On the plus side, the API is rich - you can do DSP and MIDI inside Ableton. It’s also officially supported by the manufacturer. Moreover, Max for Live does have a lot of market-share and hence a lot of community around it, which makes up for a many evils. Then again, there are other fetishes for putting weird things on penis that likely have an even larger community, and lots of those have more entertaining failure modes if you do them on stage.
Anyway, we push on.
But mark ye; avoid the following mistakes, for I have already made them for you, and shy from the following horrible flaws, lest ye be disappointed.
- String values are returned with quotes in the string. Set the value of a LiveAPI path and then get it back again. You’ll find it is still a string has decorative quotes stuck it, which you then have to remove before you do parse it, or even submit it to the same API again. Why? Who will ever be made a happier person by this?
- Float values are returned as some kind of object which looks like a number, but fails if you do arithmetic. So you have to cast your float return values to floats to use them. Maybe they are strings? Who knows? The docs don’t. And anyway, why would an internal API only return strings? The simplest explanation I have is that it is always returning me strings then sloppily casting them to floats sometimes, but why the hell would a high-performance DSP program handle floats by casting them to strings sporadically when reading values? The mind quails; I will pretend it is not so. I guess the quotes are there to tell you that the API looks typed, but is JSON, merely to rub in how it would have been no harder for them to expose it as an open web service, but they didn’t because they want to shamelessly up-sell you, and are reveling in that fact.
- Lots of details are just badly thought out. Such as:
- throwing errors doesn’t do anything useful. Try it out.

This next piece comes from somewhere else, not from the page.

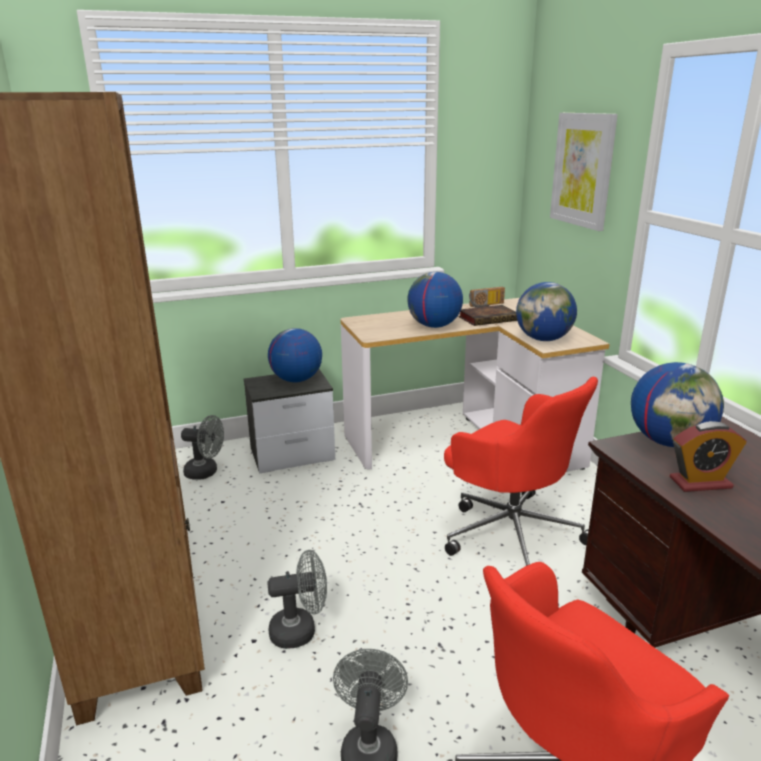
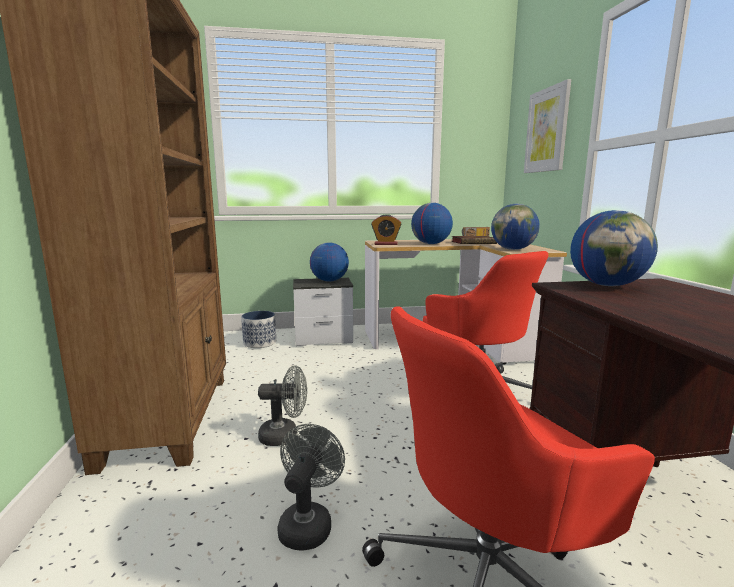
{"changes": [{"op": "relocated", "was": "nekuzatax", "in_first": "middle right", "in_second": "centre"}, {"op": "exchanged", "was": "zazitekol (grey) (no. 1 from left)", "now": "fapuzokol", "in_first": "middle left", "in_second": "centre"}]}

|||Were it not for Max For Live, there would be no scriptable mainstream audio production tools at all. This, in an age when even word-processors have macros. I could draw comparison with the degree of repetitiveness in modern techno and in modern bureaucracy that this implies, but that would be petty. Anyway, it means more jobs in techno that have not yet been automated away.|
|||wrote that in 2013, haven’t checked it since then. Based on experience, even if this bug is gone, it will have been replaced by others equally dire.|
The alternative. LiveOSC is really poorly documented, but definitely a real thing, and far and away the most convenient way to access Live. It doesn’t have DSP access, and it doesn’t have official recognition. It doesn’t even have good documentation or a github repo. However, it is used by cognoscenti-types and is genuinely well-designed, or at least doesn’t actively try to piss you off. LiveOSC is a python based interface using the private “control surface” python API to access Ableton over OpenSoundControl as a server. It is based in turn upon LiveAPI, which avoided the network layer but was more fragile and python-specific. pylive uses LiveOSC to control Ableton from a python client and thereby comes full circle. Thanks Daniel Jones for a tidy bit of work there. (Don’t be confused; there are two separate python with blandly generic names working together here, but they are completely different.) You can also use LiveOSC with other interfaces, such as Livecontrol 2.
LiveOSC source is here, and livecontrol2 source is here, although I can’t find an actual download link for either. pylive is, by the way, dependent upon pyliblo, although they haven’t gotten around to documenting that yet.